Leal, who reportedly breaks building codes with impunity and reports only to Perez Roque and Castro, now lectures around the world, frequently accompanying Castro on foreign trips to deliver seminars to historic preservationists. He has more than 150 projects, most in partnership with foreign investors, under his bustling domain, one which Isabel describes as a “state inside the state”, constituting 14,000 workers, three building brigades and seven real estate organisations. The latter seem an unexpected development in Cuba where the state owns all land while giving dwelling ownership – but not sale rights – to its citizens. Isabel says that 85 percent of the Cuban population own the homes the live in, while the other 15 percent live without any home ownership costs as their dwellings are in such poor condition, and yet to be restored. However, rents are set at no more than 10% of the wage of the head of the household, a housing policy that provides further protection against gentrification. 

The revitalisation programme has created training in specialised trades – archaeology, furniture and building restoration, hospitality and so on – for thousands of young people, and now attracts hundreds of overseas visitors yearly to workshops and seminars. Unique here is the cultural diffusion and variety that’s been created as its offshoot: wonderfully resonant titled organisations as the ‘Sisterhood of Embroiderers and Knitters of Bethlehem, or the ‘Classroom at the Museum’, encompassing more than 1000 school children in 20 classrooms, or Walking City Routes where in eight years around 57,000 cubans strolled through Old Havana to view what has been achieved so far.

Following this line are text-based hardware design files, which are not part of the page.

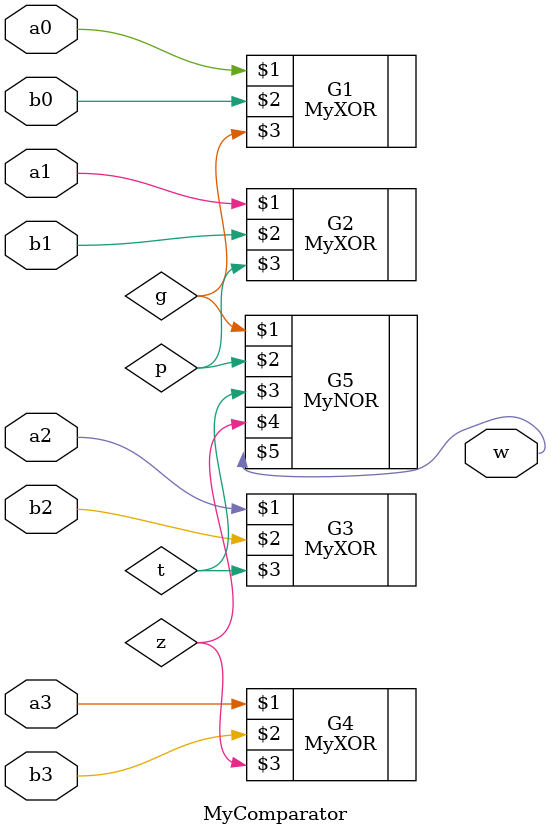
<source format=v>
module MyComparator(
    input a0,a1,a2,a3,b0,b1,b2,b3,
    output w
);
    wire g,p,t,z;
    MyXOR G1(a0,b0,g);
    MyXOR G2(a1,b1,p);
    MyXOR G3(a2,b2,t);
    MyXOR G4(a3,b3,z);
    MyNOR G5(g,p,t,z,w);
endmodule
</source>
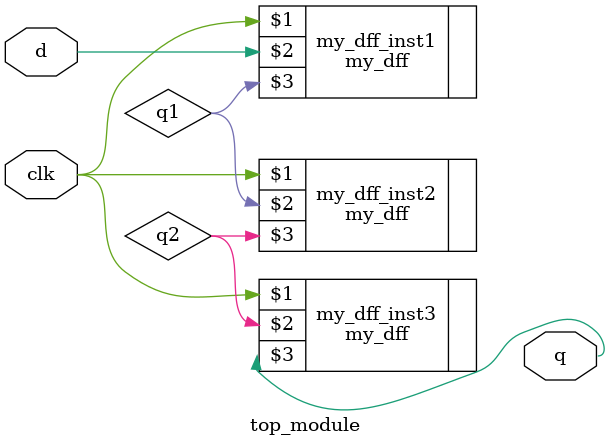
<source format=v>

module top_module ( input clk, input d, output q );

    reg q1, q2;

    my_dff my_dff_inst1 (clk, d , q1);
    my_dff my_dff_inst2 (clk, q1, q2);
    my_dff my_dff_inst3 (clk, q2, q );

endmodule

</source>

The urban renewal programme has made Plan Maestro adept at city block restoration, inserting new buildings under design guidelines, often into streets too small for most trucks, and keeping its Latin texture where buildings open onto wide plazas, carved up by triangles of gardens or marked by a central fountain. Old sits alongside new, tourists and locals mingle while laundry still hangs from balconies above and old men gather daily to play dominoes under the exposed wooden eaves.

It is a self-funding, self-sustaining model, an integrated vision of restoration providing services to both tourists and the people who live there. Its integral approach to social, environmental, cultural and community aspects makes it a model for other cities to learn from.